[Saved data entries]

*-*-*

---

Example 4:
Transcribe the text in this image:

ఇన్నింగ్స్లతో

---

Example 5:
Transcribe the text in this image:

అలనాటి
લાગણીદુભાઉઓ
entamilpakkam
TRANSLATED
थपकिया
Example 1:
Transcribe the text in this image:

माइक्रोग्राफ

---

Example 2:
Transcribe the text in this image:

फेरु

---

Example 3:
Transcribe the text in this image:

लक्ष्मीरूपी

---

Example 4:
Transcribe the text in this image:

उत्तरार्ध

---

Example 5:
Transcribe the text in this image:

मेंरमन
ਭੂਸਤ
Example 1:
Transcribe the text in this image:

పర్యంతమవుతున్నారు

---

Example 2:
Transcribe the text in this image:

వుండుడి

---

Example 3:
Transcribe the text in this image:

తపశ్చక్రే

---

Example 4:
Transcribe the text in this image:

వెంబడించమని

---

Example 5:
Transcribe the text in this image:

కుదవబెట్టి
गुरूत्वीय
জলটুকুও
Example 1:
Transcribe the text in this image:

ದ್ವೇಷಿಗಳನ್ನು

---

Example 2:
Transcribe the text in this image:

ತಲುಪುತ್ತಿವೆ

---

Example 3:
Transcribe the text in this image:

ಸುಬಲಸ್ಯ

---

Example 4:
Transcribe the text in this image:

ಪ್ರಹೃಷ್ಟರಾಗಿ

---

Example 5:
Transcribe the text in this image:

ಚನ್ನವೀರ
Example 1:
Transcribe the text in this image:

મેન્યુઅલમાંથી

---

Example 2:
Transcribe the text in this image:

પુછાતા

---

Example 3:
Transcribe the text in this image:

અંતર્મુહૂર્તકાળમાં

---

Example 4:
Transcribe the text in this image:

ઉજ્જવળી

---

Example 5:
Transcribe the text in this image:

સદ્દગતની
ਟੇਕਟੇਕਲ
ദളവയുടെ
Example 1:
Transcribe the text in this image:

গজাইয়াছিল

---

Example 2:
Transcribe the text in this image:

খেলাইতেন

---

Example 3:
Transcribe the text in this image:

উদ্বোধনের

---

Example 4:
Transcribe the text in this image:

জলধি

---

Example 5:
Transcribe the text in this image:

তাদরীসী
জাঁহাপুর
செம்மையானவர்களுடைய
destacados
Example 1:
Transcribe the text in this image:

*-*-*

### [Your task]
The records above need to be returned in full, with nothing altered.

### [Expected answer]
---

Example 4:
Transcribe the text in this image:

ఇన్నింగ్స్లతో

---

Example 5:
Transcribe the text in this image:

అలనాటి
લાગણીદુભાઉઓ
entamilpakkam
TRANSLATED
थपकिया
Example 1:
Transcribe the text in this image:

माइक्रोग्राफ

---

Example 2:
Transcribe the text in this image:

फेरु

---

Example 3:
Transcribe the text in this image:

लक्ष्मीरूपी

---

Example 4:
Transcribe the text in this image:

उत्तरार्ध

---

Example 5:
Transcribe the text in this image:

मेंरमन
ਭੂਸਤ
Example 1:
Transcribe the text in this image:

పర్యంతమవుతున్నారు

---

Example 2:
Transcribe the text in this image:

వుండుడి

---

Example 3:
Transcribe the text in this image:

తపశ్చక్రే

---

Example 4:
Transcribe the text in this image:

వెంబడించమని

---

Example 5:
Transcribe the text in this image:

కుదవబెట్టి
गुरूत्वीय
জলটুকুও
Example 1:
Transcribe the text in this image:

ದ್ವೇಷಿಗಳನ್ನು

---

Example 2:
Transcribe the text in this image:

ತಲುಪುತ್ತಿವೆ

---

Example 3:
Transcribe the text in this image:

ಸುಬಲಸ್ಯ

---

Example 4:
Transcribe the text in this image:

ಪ್ರಹೃಷ್ಟರಾಗಿ

---

Example 5:
Transcribe the text in this image:

ಚನ್ನವೀರ
Example 1:
Transcribe the text in this image:

મેન્યુઅલમાંથી

---

Example 2:
Transcribe the text in this image:

પુછાતા

---

Example 3:
Transcribe the text in this image:

અંતર્મુહૂર્તકાળમાં

---

Example 4:
Transcribe the text in this image:

ઉજ્જવળી

---

Example 5:
Transcribe the text in this image:

સદ્દગતની
ਟੇਕਟੇਕਲ
ദളവയുടെ
Example 1:
Transcribe the text in this image:

গজাইয়াছিল

---

Example 2:
Transcribe the text in this image:

খেলাইতেন

---

Example 3:
Transcribe the text in this image:

উদ্বোধনের

---

Example 4:
Transcribe the text in this image:

জলধি

---

Example 5:
Transcribe the text in this image:

তাদরীসী
জাঁহাপুর
செம்மையானவர்களுடைய
destacados
Example 1:
Transcribe the text in this image:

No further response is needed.